Note that Apple is demanding that Foxconn complies with Apple's policy for
overtime - that workers earning about $18 per day must not work more than 60
hours a week. Unless it's an emergency. Or an unusual situation.

It's unfortunate that the concentration is almost entirely on Foxconn, because
there are worse factories in China.

------
mseebach
I enjoyed this Economist article, and it seems to make some of the same
points, but in a different context: <http://www.economist.com/node/21549956>

------
pasbesoin
For me, one of the elephants in the room that is the larger discussion about
"third world" outsourcing and manufacture, is the other side of the dynamic:
What is happening in portions of the "first world". That is, the fear in the
first world. (Note: I'm in the U.S.)

The first world build up, both deliberately and circumstantially (e.g. World
War II), a fairly strong system of profit-sharing and workforce representation
and safety.

Then, increasing geographic mobility (physical, and communication) provided
means of operating portions or the entirety of a business outside of that
scope, while maintaining the first world market/destination for finished
product.

Given that much of the first world was in one form or another "democratic", at
that point, those populations faced a choice. Erect barriers to insure the
propagation of those protections within their societies, but at perhaps the
expense of less individual, immediate wealth -- at least, as measured in
objects possessed. Or allow this "outsourcing", undermining domestic
production and attendant protections in favor of individual gains -- short
term gains, for those not in a position of major equity or enabling and so
profiting off of the inter-societal transfers.

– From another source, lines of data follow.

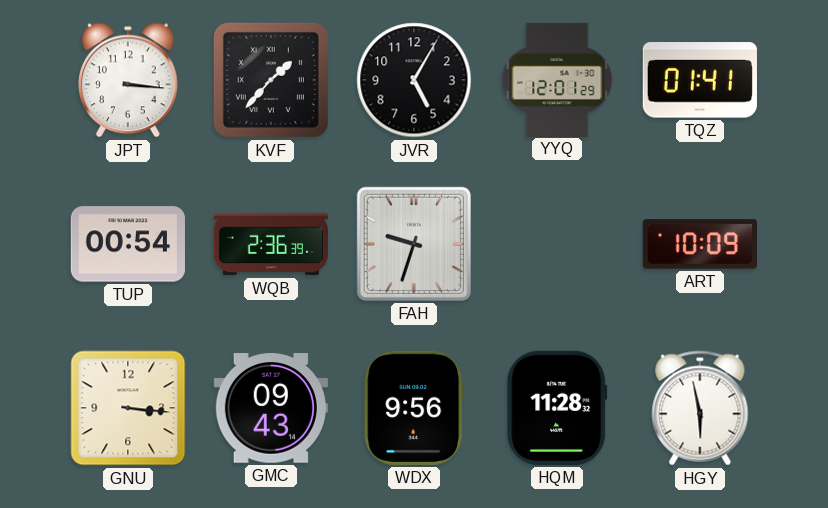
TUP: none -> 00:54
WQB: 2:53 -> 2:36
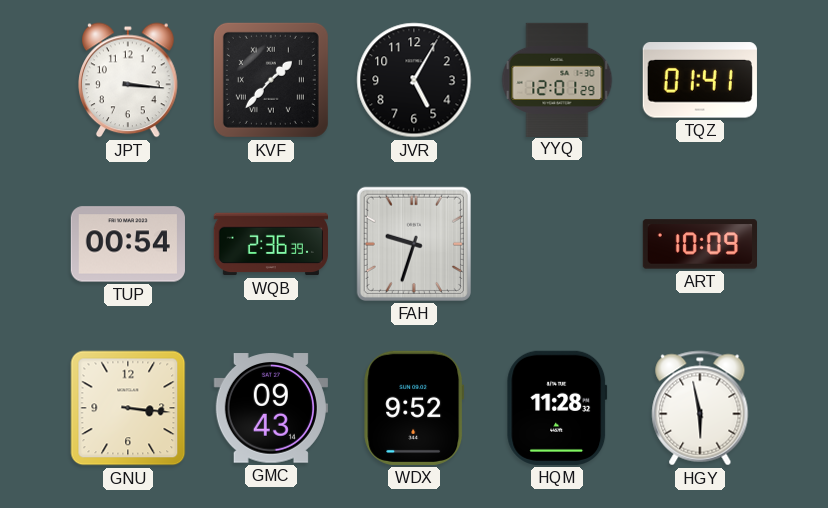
WDX: 9:56 -> 9:52
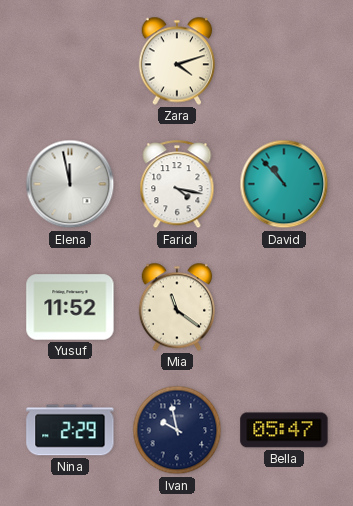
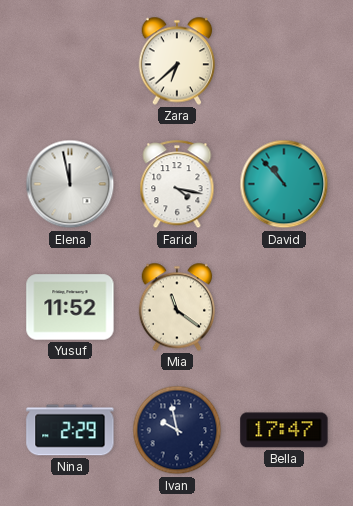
Zara: 4:12 -> 6:38
Bella: 05:47 -> 17:47
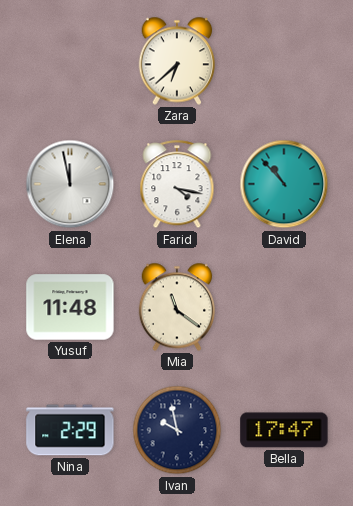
Yusuf: 11:52 -> 11:48
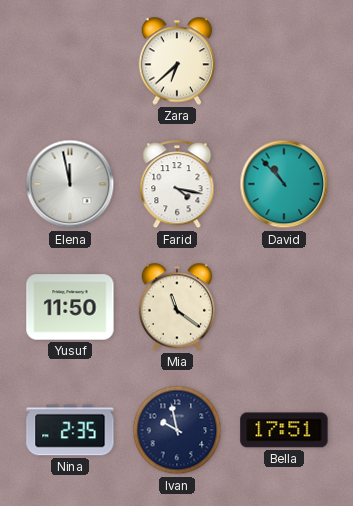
Yusuf: 11:48 -> 11:50
Nina: 2:29 -> 2:35
Bella: 17:47 -> 17:51
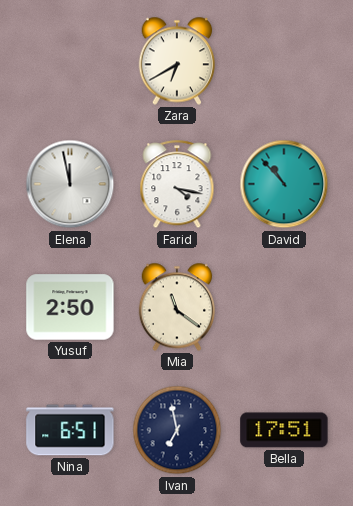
Zara: 6:38 -> 6:40
Yusuf: 11:50 -> 2:50
Nina: 2:35 -> 6:51
Ivan: 9:58 -> 6:58
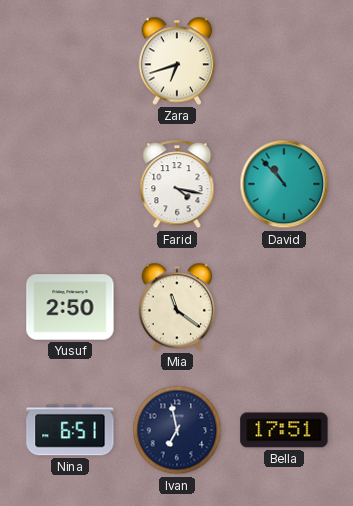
Zara: 6:40 -> 6:42
Elena: 11:58 -> none
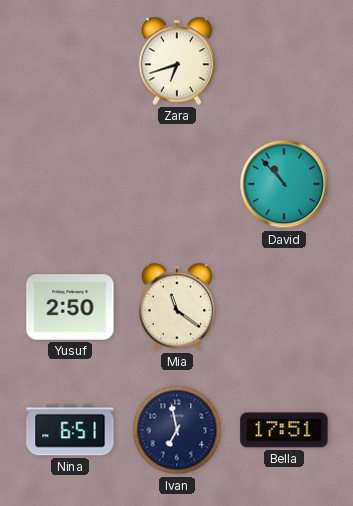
Farid: 4:17 -> none
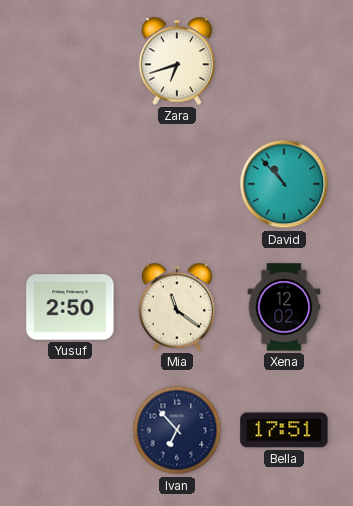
Xena: none -> 12:02
Nina: 6:51 -> none
Ivan: 6:58 -> 6:53
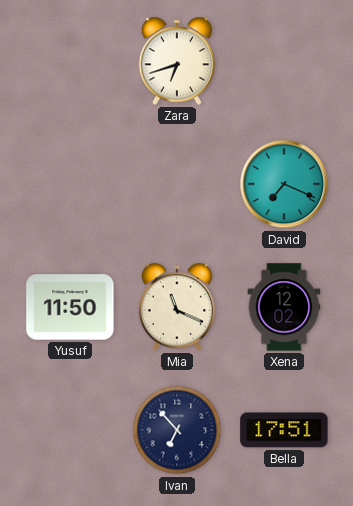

In my perspective, barring a regression, at this point we are headed towards a
world society as well as economy. However, the timeframes are still such that
individuals can end up "losers" with regard to opportunities available or lost
during their productive lifespans.

In the U.S., for example, many people are "losing", right now.

The question arises: Has what has happened been the best way forward that was
possible? Or could the U.S. et al. have maintained greater barriers while
still enabling progress? The ideo of "lifting up" the third world, instead of
"racing to the lowest common denominator"?

I, for one, don't know the answer to that. Personally, though, I would have
liked to try harder for it.

Many people in the U.S. are scared, and outraged, and fearful, and many other
things, of what they see -- or what is reported -- in China and other places,
because behind and beyond the immediate situation, they see or perhaps intuit
at some level their own future.

Maybe in the 80's and even 90's, many people here just felt it was wrong that
another person be treated like that. And they compared those circumstances to
their own and wished the latter whole-heartedly for these other people.

Now, many people are just plain scared. If they're not already living in this
future of decreasing expectations.

I think _that_ is the, or at least one of, the elephants in the room, in this
entire discussion.

We were supposed to be improving the lives of these folk. But now it looks to
(rhetorical) me that it was, is at my and our own expense.

I'm not arguing for one interpretation or the other, here. But I would like to
see this perspective -- this view from "the other side", if I've seen and
understood it at least partially correctly -- added to the conversation.

And, to loop back to what I mentioned earlier, this happened in the context of
"democratic" first world societies. (However imperfect that democracy might
be.) So... in casting about for blame, if such is to be sought and found at
all, I don't think those populations can simply point to business executives
and "corrupt" politicians for the answer. Whether citizens voted, or didn't
bother, they were and are part of the choice.